My senses returned slowly. I began to hear more than my own thoughts. There was a drumbeat that pulsed around me, and within it were woven the distant voices of women. The sense of smell returned to me, and I recognized the dank scent that reminded me of the abbey tunnel. Finally, I could feel the earth against my naked back. I only had an instant to sift through the flood of my returned senses before the rest of my awareness was jolted awake. I wasn’t alone! My back was pressed against the earth, but I was being held tightly in someone’s arms.

Then he spoke.

“Oh, Goddess, no! Do not let this be!”

It was Kalona’s voice, and my immediate reaction was to cry out and struggle blindly away from him, but I wasn’t in charge of my body and the words that came from my mouth were not my own.

“Sssh, do not despair. I am with you, my love.”

“You trapped me!” Even as he cried the accusation, his arms tightened around me, and I recognized the cold passion of his immortal embrace.

“I saved you,” my strange voice responded as my body settled more intimately against his. “You were not meant to walk this world. That is why you have been so unhappy, so insatiable.”

“I had no choice! The mortals do not understand.”

My arms wrapped around his neck. My fingers twined through his soft, heavy hair. “I understand. Be at peace here with me. Lay down your sad restlessness. I will comfort you.”

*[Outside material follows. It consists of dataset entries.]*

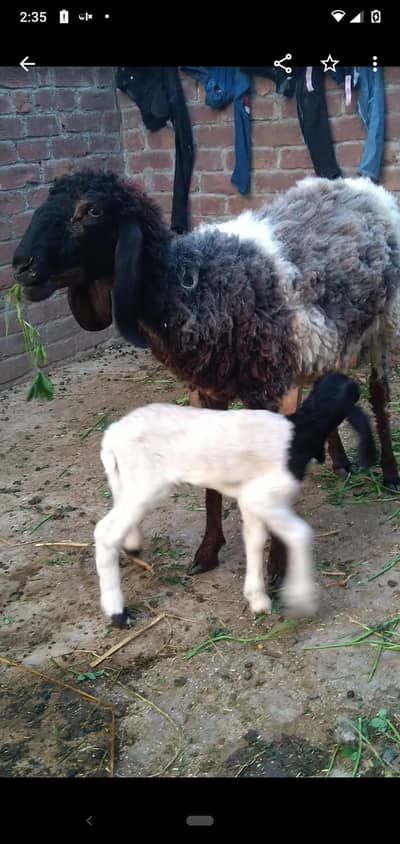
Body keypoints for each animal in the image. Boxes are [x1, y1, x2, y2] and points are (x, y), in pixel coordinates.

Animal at [13, 169, 400, 586]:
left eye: (92, 211)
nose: (21, 266)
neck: (195, 286)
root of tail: (356, 184)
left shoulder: (272, 388)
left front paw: (277, 568)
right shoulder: (207, 391)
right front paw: (208, 551)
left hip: (383, 325)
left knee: (378, 392)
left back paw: (390, 473)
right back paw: (341, 462)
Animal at [94, 373, 377, 627]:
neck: (300, 432)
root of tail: (111, 435)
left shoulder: (250, 501)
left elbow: (255, 540)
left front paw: (257, 598)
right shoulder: (262, 495)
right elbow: (300, 533)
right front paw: (302, 598)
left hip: (127, 482)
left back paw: (131, 546)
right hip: (147, 485)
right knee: (105, 532)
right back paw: (118, 613)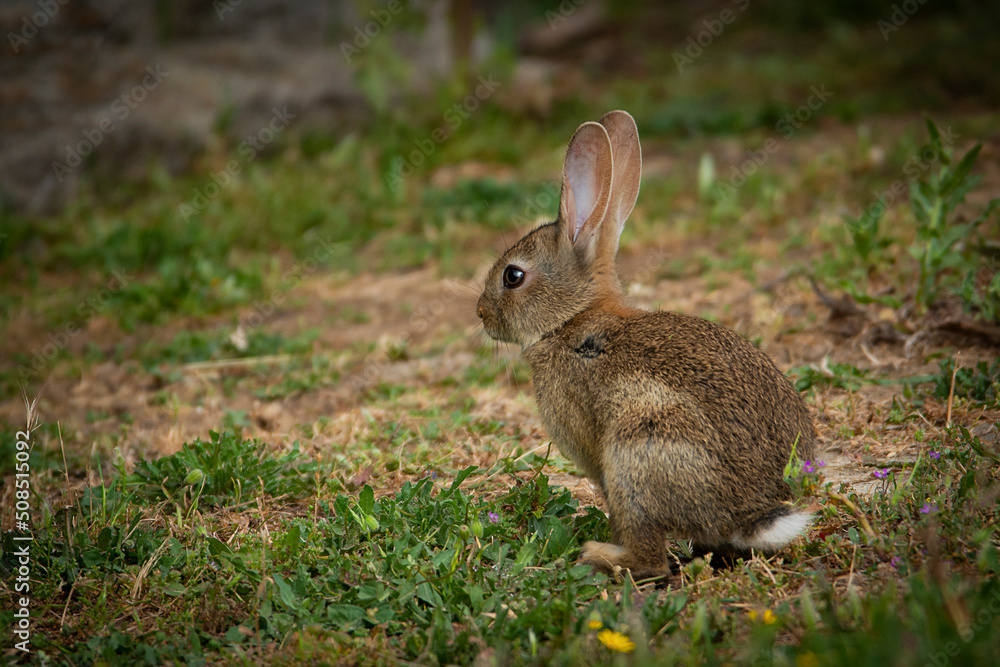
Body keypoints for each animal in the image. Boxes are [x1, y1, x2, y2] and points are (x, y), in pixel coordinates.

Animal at [475, 110, 817, 580]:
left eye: (513, 276)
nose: (480, 313)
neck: (570, 322)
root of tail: (749, 514)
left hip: (637, 451)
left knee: (652, 558)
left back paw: (597, 554)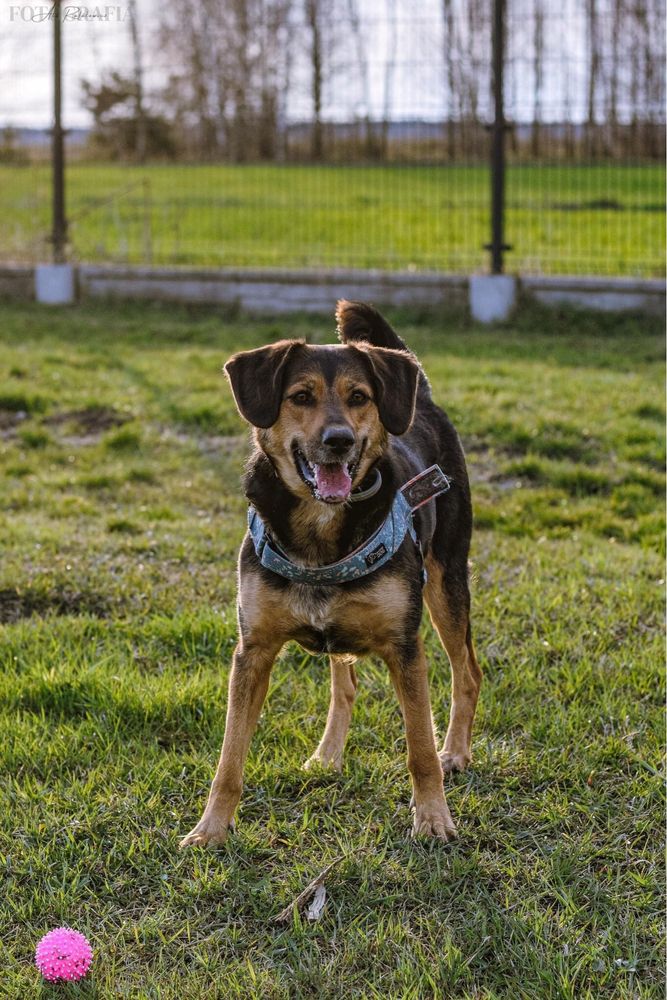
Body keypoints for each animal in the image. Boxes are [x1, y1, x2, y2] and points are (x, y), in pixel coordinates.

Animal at [179, 300, 480, 848]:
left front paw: (433, 818)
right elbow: (229, 759)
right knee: (346, 683)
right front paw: (210, 829)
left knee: (467, 672)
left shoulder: (405, 646)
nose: (337, 440)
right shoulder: (252, 650)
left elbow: (419, 749)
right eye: (301, 397)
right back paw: (328, 755)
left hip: (447, 581)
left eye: (359, 397)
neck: (322, 529)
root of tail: (421, 396)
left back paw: (456, 751)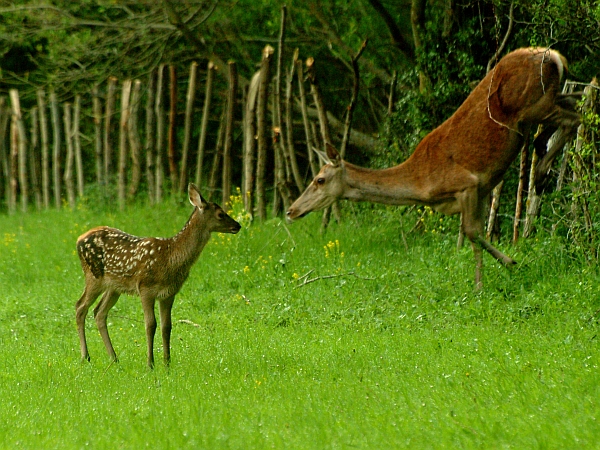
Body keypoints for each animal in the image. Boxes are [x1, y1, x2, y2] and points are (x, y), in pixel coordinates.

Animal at [76, 182, 240, 366]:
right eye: (220, 214)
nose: (238, 225)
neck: (170, 258)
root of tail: (79, 239)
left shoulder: (169, 293)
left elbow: (166, 326)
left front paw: (167, 362)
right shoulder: (145, 288)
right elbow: (150, 324)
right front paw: (150, 363)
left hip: (114, 287)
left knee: (99, 312)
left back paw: (114, 357)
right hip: (93, 276)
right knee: (80, 307)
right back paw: (85, 356)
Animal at [288, 47, 580, 288]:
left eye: (320, 179)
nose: (291, 210)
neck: (421, 184)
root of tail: (555, 57)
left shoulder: (466, 184)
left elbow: (472, 232)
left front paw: (491, 277)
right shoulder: (482, 189)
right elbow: (475, 232)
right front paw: (503, 268)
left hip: (533, 105)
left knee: (574, 117)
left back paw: (540, 172)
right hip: (548, 98)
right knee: (574, 105)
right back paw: (542, 161)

I felt his surrender before he spoke the words. “Yes,” Kalona murmured. “I will bury my sadness within you and my desperate longing will finally be spent.”

“Yes, my love, my consort, my Warrior… yes…”

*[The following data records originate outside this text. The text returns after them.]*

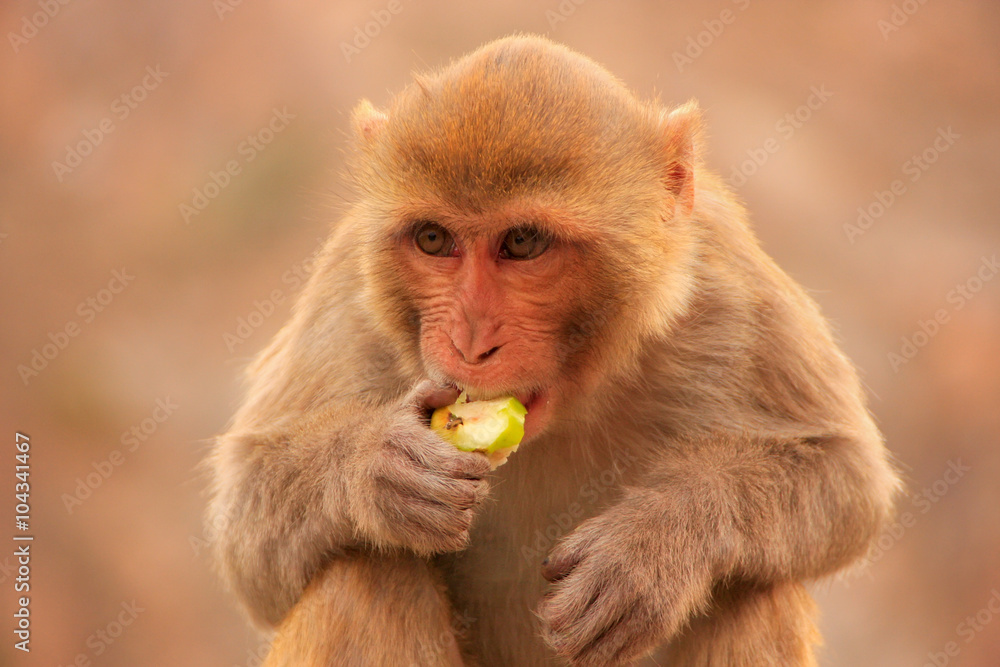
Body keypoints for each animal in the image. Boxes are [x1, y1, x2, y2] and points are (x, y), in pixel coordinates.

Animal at [208, 34, 900, 666]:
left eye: (523, 242)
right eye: (433, 239)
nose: (469, 341)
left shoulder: (728, 282)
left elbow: (844, 474)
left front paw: (655, 544)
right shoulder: (347, 290)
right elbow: (248, 537)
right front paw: (381, 468)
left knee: (753, 591)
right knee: (363, 571)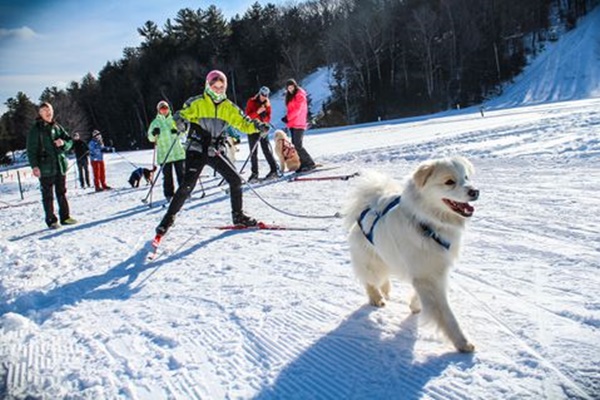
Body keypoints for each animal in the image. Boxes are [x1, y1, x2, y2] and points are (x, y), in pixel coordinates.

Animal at [344, 156, 480, 354]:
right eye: (449, 182)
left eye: (466, 177)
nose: (475, 191)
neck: (427, 225)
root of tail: (366, 209)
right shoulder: (428, 276)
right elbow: (447, 315)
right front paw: (462, 343)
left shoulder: (431, 271)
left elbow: (420, 294)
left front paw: (415, 306)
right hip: (372, 263)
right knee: (369, 280)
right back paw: (377, 299)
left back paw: (386, 291)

It was that moment that I lost myself within A-ya. I couldn’t tell where her desire ended and my soul began. If I still had a choice, I didn’t want it. I only knew that I was where I was destined to be—in Kalona’s arms.

His wings covered us, keeping the chill of his touch from burning me. His lips met mine. We explored each other slowly, thoroughly, with a sense of wonder and surrender. As our bodies began to move together I knew complete joy.

And then, suddenly, I started to dissolve.

“No!” The scream was wrenched from my throat and my soul. I didn’t want to leave! I wanted to stay with him. My place was with him!

But, again, I wasn’t in control, and I felt myself fading away, rejoining the earth, as A-ya sobbed, her broken voice echoed one word in my head: REMEMBER…

The slap burned against my cheek, and I sucked in a big breath that cleared the last of the darkness from my mind. I opened my eyes and the beam of the flashlight caused me to squint and blink. “I remember.” My voice sounded as rusty as my mind.

“You remember who you are, or should I smack you again?” Aphrodite said.

My mind was slow to function because it still screamed no at being wrenched from the darkness. I blinked again and shook my head, trying to clear it. “No!” I cried the word with so much emotion that Aphrodite automatically moved away from me.

“Fine,” she said. “You can thank me later.”

Sister Mary Angela took her place, bending over me and smoothing my hair back from my face, which was sweaty and cold. “Zoey, are you with us?”

“Yes,” I said in a broken voice.

“Zoey, what is it? What caused you to hyperventilate?” the nun asked.

“You’re not feeling sick, are you?” Erin’s voice was a little tremble-y.

“Not getting the urge to cough up a lung or anything?” Shaunee asked, looking as upset as her twin sounded.

Stevie Rae shoved the Twins aside so she could get close to me. “Talk to me, Z. Are you really okay?”

“I’m fine. I’m not dying or anything like that.” My thoughts had reordered themselves, though I couldn’t seem to shake off the last traces of the despair I’d known with A-ya. I understood my friends were scared that my body had begun rejecting the Change. Forcing myself to focus on the here and now I held my hand out to Stevie Rae. “Here, help me up. I’m better now.”